#### Instructions to follow
Could you return all of the entries word for word, minus any pictures?

Point correspondence tracking data
BEGIN
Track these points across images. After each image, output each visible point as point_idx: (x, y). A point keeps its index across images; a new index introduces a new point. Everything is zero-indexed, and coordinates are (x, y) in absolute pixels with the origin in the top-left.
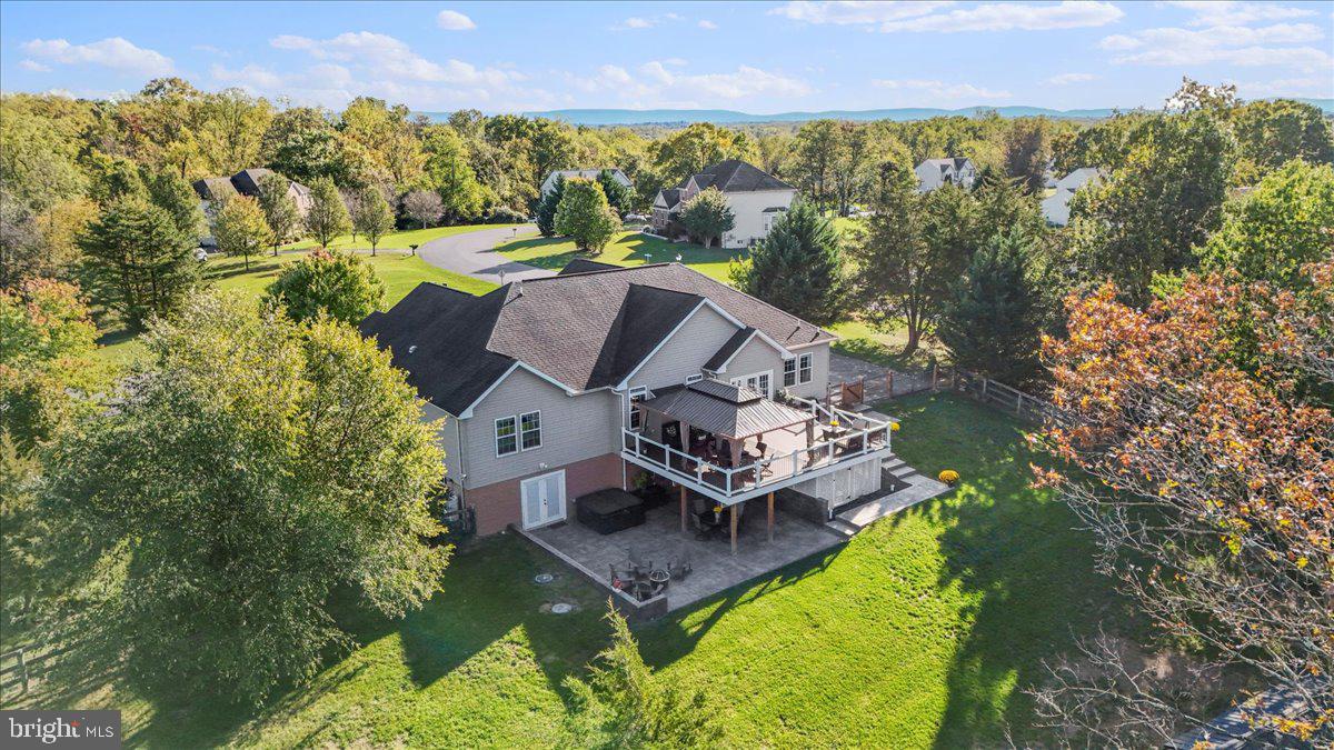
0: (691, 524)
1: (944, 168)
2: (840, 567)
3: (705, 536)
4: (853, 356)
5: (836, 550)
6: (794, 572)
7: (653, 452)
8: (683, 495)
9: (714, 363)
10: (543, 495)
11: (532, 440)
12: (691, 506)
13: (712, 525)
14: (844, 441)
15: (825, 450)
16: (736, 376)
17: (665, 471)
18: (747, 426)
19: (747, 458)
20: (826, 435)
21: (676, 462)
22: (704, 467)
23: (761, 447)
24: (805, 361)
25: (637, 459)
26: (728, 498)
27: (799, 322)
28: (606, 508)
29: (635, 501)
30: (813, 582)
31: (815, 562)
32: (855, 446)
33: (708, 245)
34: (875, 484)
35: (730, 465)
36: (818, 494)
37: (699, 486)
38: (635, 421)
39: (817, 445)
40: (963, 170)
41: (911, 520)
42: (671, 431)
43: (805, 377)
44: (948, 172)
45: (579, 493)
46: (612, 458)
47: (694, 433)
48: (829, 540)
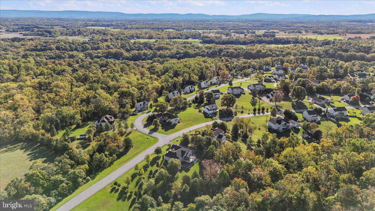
1: (189, 88)
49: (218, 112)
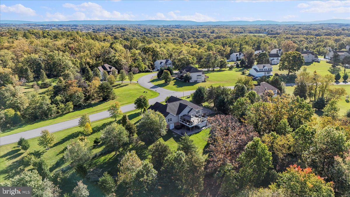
0: (186, 129)
1: (237, 55)
2: (201, 133)
3: (188, 130)
4: (206, 108)
5: (200, 131)
6: (196, 133)
7: (182, 122)
8: (186, 126)
9: (189, 112)
10: (172, 126)
11: (171, 120)
12: (187, 127)
13: (188, 129)
14: (202, 121)
15: (200, 122)
16: (191, 114)
17: (184, 124)
18: (192, 120)
19: (192, 123)
20: (200, 120)
21: (185, 123)
22: (188, 123)
23: (193, 121)
24: (199, 111)
25: (181, 122)
26: (190, 126)
27: (198, 106)
28: (178, 127)
29: (181, 126)
30: (198, 134)
31: (198, 132)
32: (203, 121)
33: (187, 82)
34: (205, 125)
35: (190, 123)
36: (199, 126)
37: (187, 125)
38: (181, 118)
39: (199, 121)
40: (241, 55)
41: (208, 129)
42: (184, 119)
43: (199, 113)
44: (238, 56)
45: (175, 125)
46: (178, 122)
47: (187, 120)
48: (200, 130)
49: (272, 76)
END
#### Result for this exercise
Track these points across images. After each image, output each visible point as point_idx: (x, y). A point keeps its index across images; a new index introduces a new point. Everything is zero-indexed, and coordinates are (x, y) in absolute pixels with the origin in the top-left.
0: (691, 524)
1: (944, 168)
2: (840, 567)
3: (705, 536)
4: (853, 356)
5: (836, 550)
6: (794, 572)
7: (653, 452)
8: (683, 495)
9: (714, 363)
10: (543, 495)
11: (532, 440)
12: (691, 506)
13: (712, 525)
14: (844, 441)
15: (825, 450)
16: (736, 376)
17: (665, 471)
18: (747, 426)
19: (747, 458)
20: (826, 435)
21: (676, 462)
22: (704, 467)
23: (761, 447)
24: (805, 361)
25: (637, 459)
26: (728, 498)
27: (799, 322)
28: (606, 508)
29: (635, 501)
30: (813, 582)
31: (815, 562)
32: (855, 446)
33: (708, 245)
34: (875, 484)
35: (730, 465)
36: (818, 494)
37: (699, 486)
38: (635, 421)
39: (817, 445)
40: (963, 170)
41: (911, 520)
42: (671, 431)
43: (805, 377)
44: (948, 172)
45: (579, 493)
46: (612, 458)
47: (694, 433)
48: (829, 540)
1: (189, 88)
49: (218, 112)
0: (186, 129)
1: (237, 55)
2: (201, 133)
3: (188, 130)
4: (206, 108)
5: (200, 131)
6: (196, 133)
7: (182, 122)
8: (186, 126)
9: (189, 112)
10: (172, 126)
11: (171, 120)
12: (187, 127)
13: (188, 129)
14: (202, 121)
15: (200, 122)
16: (191, 114)
17: (184, 124)
18: (192, 120)
19: (192, 123)
20: (200, 120)
21: (185, 123)
22: (188, 123)
23: (193, 121)
24: (199, 111)
25: (181, 122)
26: (190, 126)
27: (198, 106)
28: (178, 127)
29: (181, 126)
30: (198, 134)
31: (198, 132)
32: (203, 121)
33: (187, 82)
34: (205, 125)
35: (190, 123)
36: (199, 126)
37: (187, 125)
38: (181, 118)
39: (199, 121)
40: (241, 55)
41: (208, 129)
42: (184, 119)
43: (199, 113)
44: (238, 56)
45: (175, 125)
46: (178, 122)
47: (187, 120)
48: (200, 130)
49: (272, 76)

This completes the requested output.